Most organizations rely on manual, detective controls in this area, catching potential violations through periodic audit and review processes. Automated preventative controls are far superior, and a strong access governance program should contain the ability to stop segregation of duties violations from being granted in the first place.

This process is known as continuous role lifecycle management, and it reduces the administrative burden involved with access delivery and change management. As a result, fewer control violations go unnoticed, and access reviews and risk management efforts become much less labor intensive.

However, being compliant is of little value to organizations if demonstrating evidence of compliance to auditors and regulators is difficult or impossible to produce. For entities with ad hoc and manual compliance processes in place, the costs are high.

Compliance “rubber stamping” is a common occurrence in organizations with poor access governance. It happens because of a language gap between the business stakeholders who are required to certify compliance and IT security teams that provide user-entitlement data, typically in cryptic technical terms that the business people can't understand.

In addition to rubber stamping, compliance fatigue is a common problem. A typical organization is subjected to numerous regulatory mandates, and utilities are no exception. System administrators and business managers alike frequently complain about being required to respond to redundant and independent requests for access certification from numerous sources.

Automating the solution
A roles-based approach to governing user can help reduce the review task considerably -- it means certifying by role rather than individual. A department of 300 people might be represented by four or five roles. By certifying the role structure – entitlements that make up the role – a great deal of efficiency is gained. If no member of the role has entitlements outside of the role, and the entitlements within the role structure are in compliance, then everyone that is a member of the role automatically inherits the compliance. Additionally, role-based access governance can automate a set of processes for event-driven reviews that require a review of access only when it changes.
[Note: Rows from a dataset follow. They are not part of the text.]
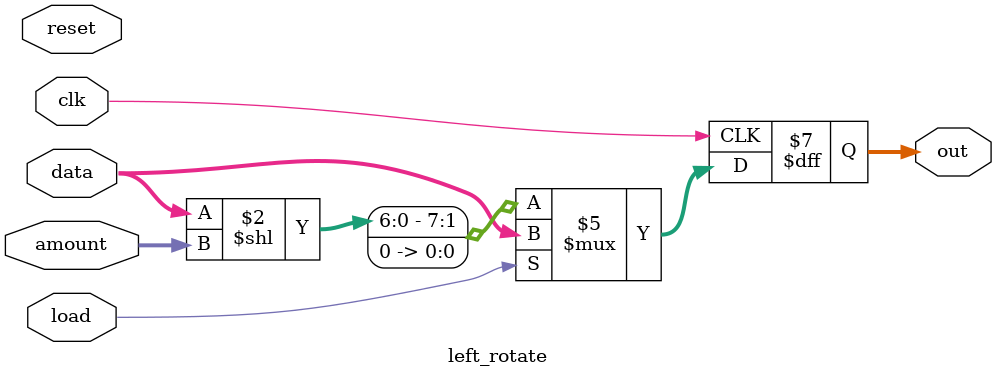
<source format=v>
module left_rotate(clk,reset,amount,data,load,out);
input clk,reset;
input [2:0] amount;
input [7:0] data;
input load;
output reg [7:0] out;
// when load is high, load data to out
// otherwise rotate the out register followed by left shift the out register by amount bits
always @(posedge clk)
begin
	if(load)
	out = data;
	else 
	begin
	out = data << amount;
	out = out << 7'h01;
	end
end
endmodule

</source>
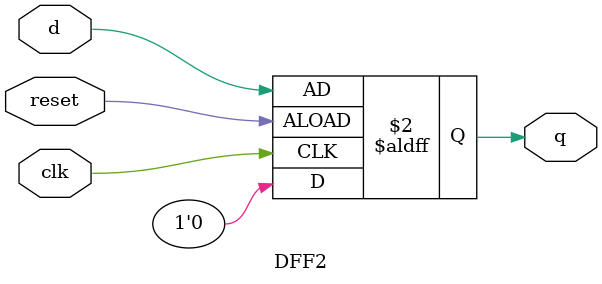
<source format=v>
module DFF2(d,clk,reset,q);
input d, clk, reset;
output q;
reg q;

always@(negedge clk or negedge reset)
	if(reset)
 		q <= 1'b0;
	else
		q <= d;

endmodule

</source>
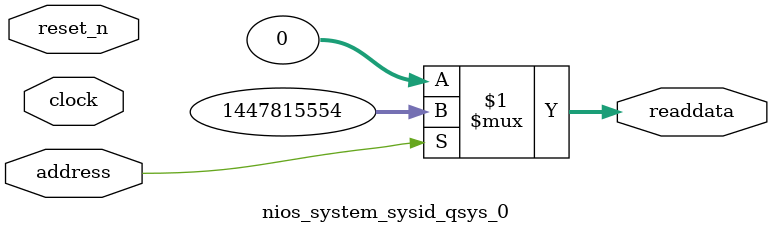
<source format=v>

`timescale 1ns / 1ps
// synthesis translate_on

// turn off superfluous verilog processor warnings 
// altera message_level Level1 
// altera message_off 10034 10035 10036 10037 10230 10240 10030 

module nios_system_sysid_qsys_0 (
               // inputs:
                address,
                clock,
                reset_n,

               // outputs:
                readdata
             )
;

  output  [ 31: 0] readdata;
  input            address;
  input            clock;
  input            reset_n;

  wire    [ 31: 0] readdata;
  //control_slave, which is an e_avalon_slave
  assign readdata = address ? 1447815554 : 0;

endmodule




</source>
Role based access governance also introduces a preventative approach to managing operational and compliance risk. Managing user access through continuous, dynamic access lifecycle management simplifies compliance by introducing a set of preventative controls that run at the point of requesting access, which avoids the introduction of compliance violations while ensuring the timely delivery of access to business users.

To meet the objective of being auditably compliant cost-effectively fashion, organizations can invest in an automated access governance program. This approach will ease both the initial setup of a NERC CIP compliance program, as well as streamline the ongoing maintenance while reducing organizational costs and mitigating access risk exposure.